Clinical Manifestations
The patients usually present with fever and neck pain. Preceding upper respiratory tract infection may be present in some cases. Other features include cough, dysphonia, dysphagia, stridor and neck swelling. The pain worsens on extension of the neck [1,7]. Most often the swelling is noticed on left side. The tender swelling moves with swallowing. Cervical lymphadenopathy may be seen [1,7,15]. Most patients with AST are euthyroid. Thyrotoxicosis is a rare feature of AST. In one review, thyrotoxicosis was reported in 11.3% of cases and hypothyroidism in 17% of cases with suppurative thyroiditis. The thyrotoxicosis is due to the release of preformed thyroid hormone in to the circulation [11]. Extension of the abscess may result in necrotizing mediastinitis and pericarditis [16]. Other complications include rupture of the esophagus or trachea, internal jugular vein thrombosis, laryngeal edema with airway obstruction, laryngeal chondritis and per chondritis, and recurrent laryngeal nerve and sympathetic trunk paralysis [17].
Diagnosis
Leukocytosis, elevated ESR and CRP are usually seen in AST. The serum level of free thyroxine (T4), triiodothyronine and thyroid stimulating hormones are normal in most of the cases.
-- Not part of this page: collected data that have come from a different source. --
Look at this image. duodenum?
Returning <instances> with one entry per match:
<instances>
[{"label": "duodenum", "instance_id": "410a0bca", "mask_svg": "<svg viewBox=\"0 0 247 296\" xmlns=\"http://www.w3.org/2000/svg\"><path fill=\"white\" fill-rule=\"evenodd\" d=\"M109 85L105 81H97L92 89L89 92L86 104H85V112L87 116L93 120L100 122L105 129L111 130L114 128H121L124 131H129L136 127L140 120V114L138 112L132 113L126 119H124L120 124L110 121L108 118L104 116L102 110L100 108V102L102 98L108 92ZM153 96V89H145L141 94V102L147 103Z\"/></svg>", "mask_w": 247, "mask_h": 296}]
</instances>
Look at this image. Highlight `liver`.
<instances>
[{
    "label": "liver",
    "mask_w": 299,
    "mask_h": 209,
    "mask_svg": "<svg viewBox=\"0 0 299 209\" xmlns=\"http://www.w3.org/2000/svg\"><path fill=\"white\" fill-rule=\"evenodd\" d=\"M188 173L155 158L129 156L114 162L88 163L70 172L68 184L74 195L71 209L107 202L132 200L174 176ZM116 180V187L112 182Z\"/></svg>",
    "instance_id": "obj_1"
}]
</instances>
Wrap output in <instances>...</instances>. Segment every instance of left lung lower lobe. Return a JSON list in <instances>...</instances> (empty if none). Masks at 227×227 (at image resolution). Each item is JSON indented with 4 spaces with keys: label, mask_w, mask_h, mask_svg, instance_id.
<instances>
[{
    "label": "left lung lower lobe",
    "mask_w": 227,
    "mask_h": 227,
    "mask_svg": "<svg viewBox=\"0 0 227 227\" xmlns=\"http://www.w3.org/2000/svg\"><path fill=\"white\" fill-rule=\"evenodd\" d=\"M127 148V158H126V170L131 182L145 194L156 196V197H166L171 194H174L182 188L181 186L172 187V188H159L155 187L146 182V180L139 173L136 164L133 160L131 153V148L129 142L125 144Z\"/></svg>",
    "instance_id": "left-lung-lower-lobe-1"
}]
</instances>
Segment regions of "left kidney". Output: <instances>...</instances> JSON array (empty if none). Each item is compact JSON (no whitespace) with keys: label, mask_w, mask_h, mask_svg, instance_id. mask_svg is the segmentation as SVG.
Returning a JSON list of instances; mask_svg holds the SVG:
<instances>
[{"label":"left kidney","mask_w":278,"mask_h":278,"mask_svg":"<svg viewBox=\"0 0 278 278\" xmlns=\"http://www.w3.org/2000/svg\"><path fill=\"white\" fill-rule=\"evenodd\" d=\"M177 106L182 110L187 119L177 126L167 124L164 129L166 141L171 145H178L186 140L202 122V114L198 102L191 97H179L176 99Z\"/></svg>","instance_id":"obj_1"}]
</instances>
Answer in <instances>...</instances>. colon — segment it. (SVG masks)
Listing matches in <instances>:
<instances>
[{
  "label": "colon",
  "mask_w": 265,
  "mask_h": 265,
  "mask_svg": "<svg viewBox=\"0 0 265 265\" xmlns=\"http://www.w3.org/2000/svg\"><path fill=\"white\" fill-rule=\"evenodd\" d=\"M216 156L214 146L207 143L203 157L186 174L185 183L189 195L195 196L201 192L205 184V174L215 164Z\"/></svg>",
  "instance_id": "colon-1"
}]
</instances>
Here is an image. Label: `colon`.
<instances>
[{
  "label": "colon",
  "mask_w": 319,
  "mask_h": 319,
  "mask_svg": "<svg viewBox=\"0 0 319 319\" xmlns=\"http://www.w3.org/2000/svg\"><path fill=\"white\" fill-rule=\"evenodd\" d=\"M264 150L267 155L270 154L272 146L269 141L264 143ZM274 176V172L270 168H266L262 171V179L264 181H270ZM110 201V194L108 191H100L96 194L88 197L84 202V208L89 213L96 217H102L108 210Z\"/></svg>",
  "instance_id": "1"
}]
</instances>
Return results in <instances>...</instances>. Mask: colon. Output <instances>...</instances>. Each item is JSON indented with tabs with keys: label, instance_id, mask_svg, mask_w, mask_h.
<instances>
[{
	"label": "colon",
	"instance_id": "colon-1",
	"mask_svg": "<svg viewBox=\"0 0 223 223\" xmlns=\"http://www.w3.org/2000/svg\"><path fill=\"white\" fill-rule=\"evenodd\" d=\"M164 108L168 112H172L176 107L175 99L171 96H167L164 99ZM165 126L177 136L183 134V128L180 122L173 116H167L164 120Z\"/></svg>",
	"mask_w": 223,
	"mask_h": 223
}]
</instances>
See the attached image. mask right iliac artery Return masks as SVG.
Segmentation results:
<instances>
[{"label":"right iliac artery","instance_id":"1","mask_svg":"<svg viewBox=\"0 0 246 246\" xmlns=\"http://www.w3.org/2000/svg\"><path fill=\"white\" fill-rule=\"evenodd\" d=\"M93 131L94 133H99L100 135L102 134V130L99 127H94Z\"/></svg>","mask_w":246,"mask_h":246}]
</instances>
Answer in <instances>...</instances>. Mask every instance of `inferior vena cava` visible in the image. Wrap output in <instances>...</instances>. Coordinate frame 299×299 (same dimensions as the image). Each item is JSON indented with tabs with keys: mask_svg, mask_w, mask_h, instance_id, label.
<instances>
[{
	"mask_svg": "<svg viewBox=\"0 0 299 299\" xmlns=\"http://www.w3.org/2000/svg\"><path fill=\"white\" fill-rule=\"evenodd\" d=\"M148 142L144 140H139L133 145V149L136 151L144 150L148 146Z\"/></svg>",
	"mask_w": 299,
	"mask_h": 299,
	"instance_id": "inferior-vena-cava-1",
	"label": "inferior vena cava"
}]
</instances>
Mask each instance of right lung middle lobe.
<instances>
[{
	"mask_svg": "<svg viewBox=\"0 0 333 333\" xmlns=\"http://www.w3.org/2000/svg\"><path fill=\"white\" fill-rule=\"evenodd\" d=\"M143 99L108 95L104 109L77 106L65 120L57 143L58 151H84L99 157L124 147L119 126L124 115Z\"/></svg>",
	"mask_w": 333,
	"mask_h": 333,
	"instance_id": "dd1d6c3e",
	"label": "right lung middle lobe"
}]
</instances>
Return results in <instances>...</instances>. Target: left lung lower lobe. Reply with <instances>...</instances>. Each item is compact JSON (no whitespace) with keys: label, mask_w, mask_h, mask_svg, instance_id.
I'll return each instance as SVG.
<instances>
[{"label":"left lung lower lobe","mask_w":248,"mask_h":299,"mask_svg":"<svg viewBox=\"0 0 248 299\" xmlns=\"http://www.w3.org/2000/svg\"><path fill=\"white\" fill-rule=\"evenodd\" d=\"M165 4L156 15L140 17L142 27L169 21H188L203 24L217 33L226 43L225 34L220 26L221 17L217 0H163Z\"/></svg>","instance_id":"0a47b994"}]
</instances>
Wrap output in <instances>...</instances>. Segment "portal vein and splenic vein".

Hypothyroidism or thyrotoxicosis may be seen in some cases [1,7,15]. The diagnosis is confirmed by ultrasound scan which shows hypoechoic area mostly in left lobe, perithyroidal hypoechoic space and effacement of the plane between the thyroid and parathyroid tissues. CT scan is useful in assessment of the adjacent tissue planes and spread of infection into other spaces of the neck [17,18]. Lateral soft tissue X-ray of the neck show the soft tissue edema, tracheal air column, free gas in the tissue and the presence of calcification [14,19]. Recurrent suppurative thyroiditis needs evaluation for pyriform sinus fistula with barium swallow or direct laryngoscopy [1,9].
Treatment
The thyroid abscesses need parenteral antibiotics and drainage. The initial empiric antibiotics should cover the common organism including Methicillin Resistant Staphylococcus (MRSA), streptococci, anaerobes and gram negative bacilli. The final choice depends on the result of culture and sensitivity. The antibiotics choices include Clindamycin, Amoxicillin-Clavulanate, Ampicillin-Sulbactum, Piperacillin-Tazobactum and metronidazole plus penicllins. Small abscess can be drained under CT or ultrasound guidance. Large abscess needs surgical drainage. If there is pyriform sinus fistula, surgical excision or chemocauterization is recommended. Associated thyrotoxicosis need symptomatic treatment. The thyroid function need to be monitored as there is chance of hypothyroidism following massive destruction of the gland from large abscess [1,3,6,20].
Conclusion
The thyroid abscess is a rare disease in children. Prompt suspicion and early treatment prevent life threatening complications. The diagnosis is confirmed with ultrasonogram and CT is indicated in selected cases if there is any suspicion of complication. The pyriform sinus fistula is the common cause for recurrent thyroiditis. The thyroid functions are usually normal, but thyrotoxicosis or hypothyroidism can develop in some cases. All children with abscess should be followed for the subsequent development of hypothyroidism.